**Problem details**
The full listing, minus its pictures, should be printed again exactly as it stands.

**Collected material**
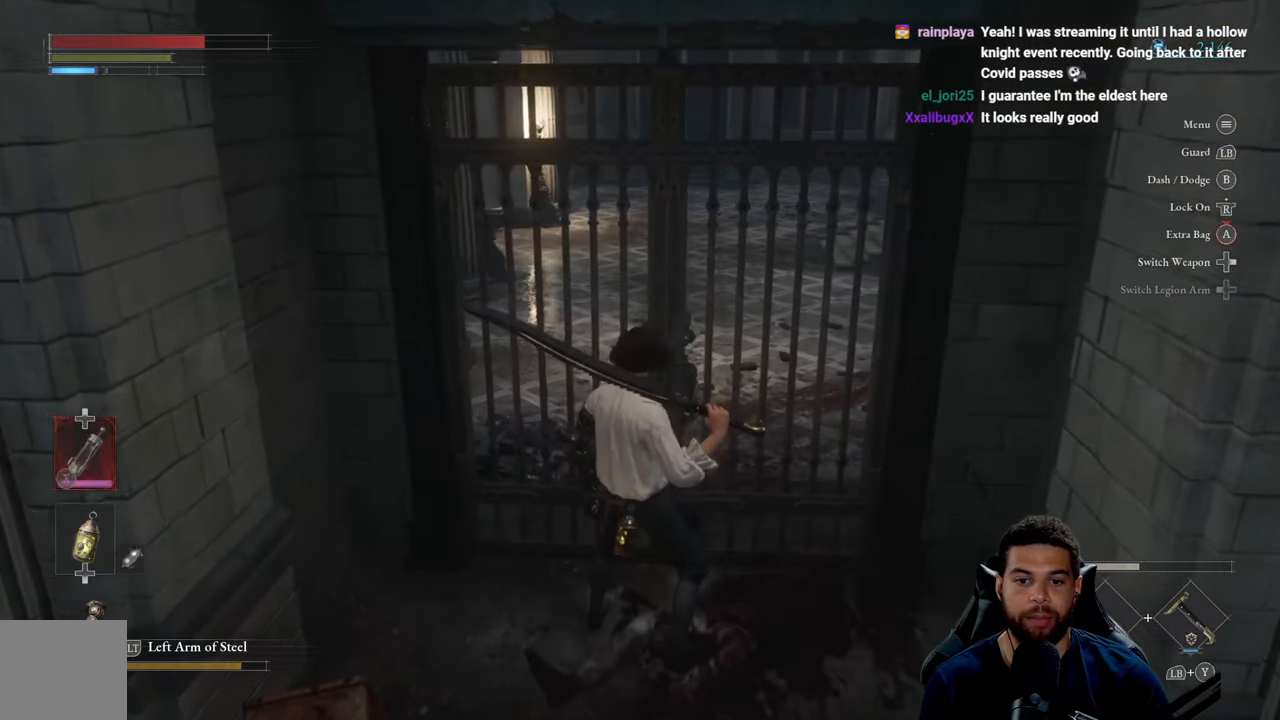
{"buttons": [], "left_stick": "down-left", "right_stick": "left", "events": [[34, "left_stick", "down"], [167, "right_stick", "left"], [267, "left_stick", "down-left"]]}
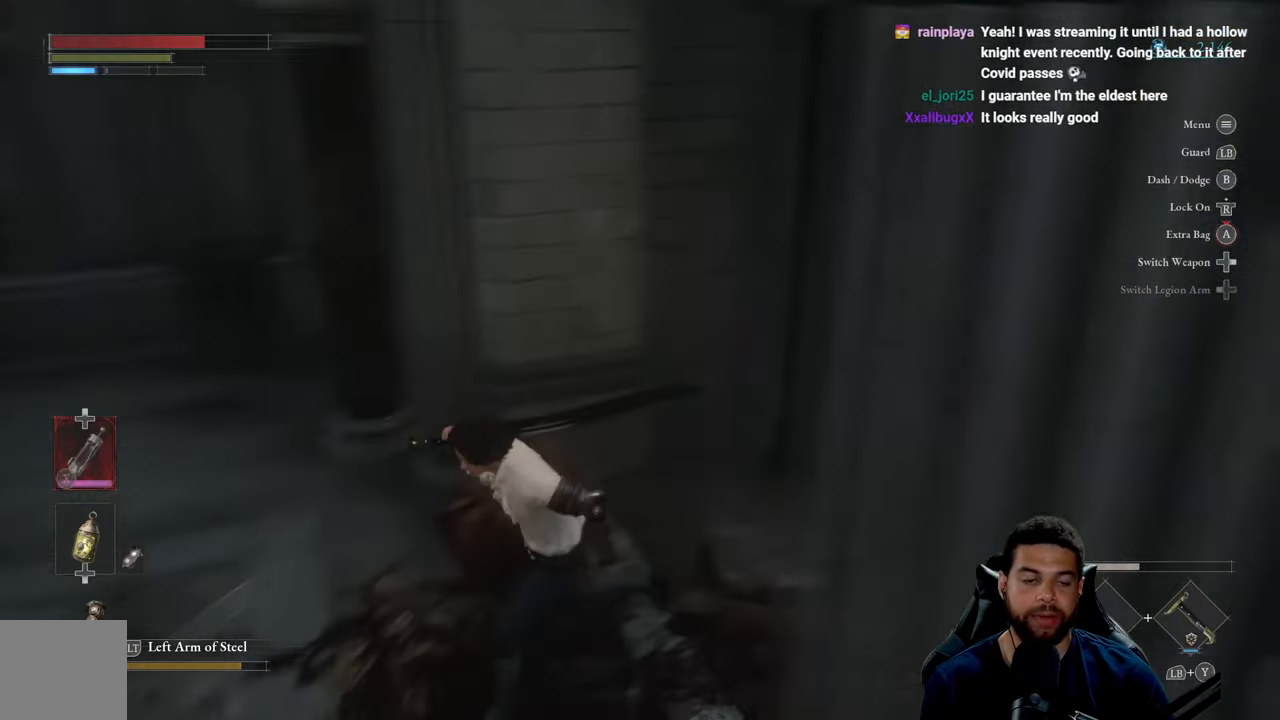
{"buttons": [], "left_stick": "left", "right_stick": "center", "events": [[67, "right_stick", "center"], [84, "left_stick", "left"]]}
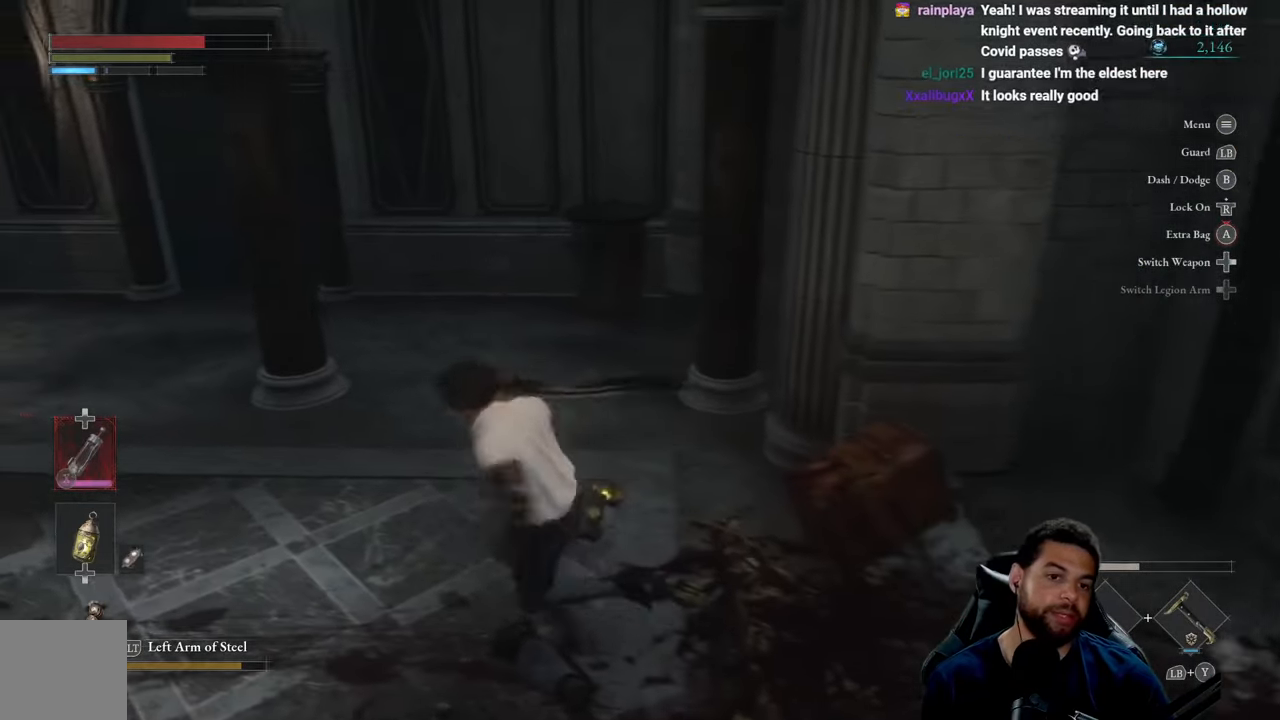
{"buttons": [], "left_stick": "down", "right_stick": "right", "events": [[34, "left_stick", "down-left"], [434, "left_stick", "down"], [434, "right_stick", "right"]]}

**Response**
{"buttons": [], "left_stick": "down-left", "right_stick": "left", "events": [[34, "left_stick", "down"], [167, "right_stick", "left"], [267, "left_stick", "down-left"]]}
{"buttons": [], "left_stick": "left", "right_stick": "center", "events": [[67, "right_stick", "center"], [84, "left_stick", "left"]]}
{"buttons": [], "left_stick": "down", "right_stick": "right", "events": [[34, "left_stick", "down-left"], [434, "left_stick", "down"], [434, "right_stick", "right"]]}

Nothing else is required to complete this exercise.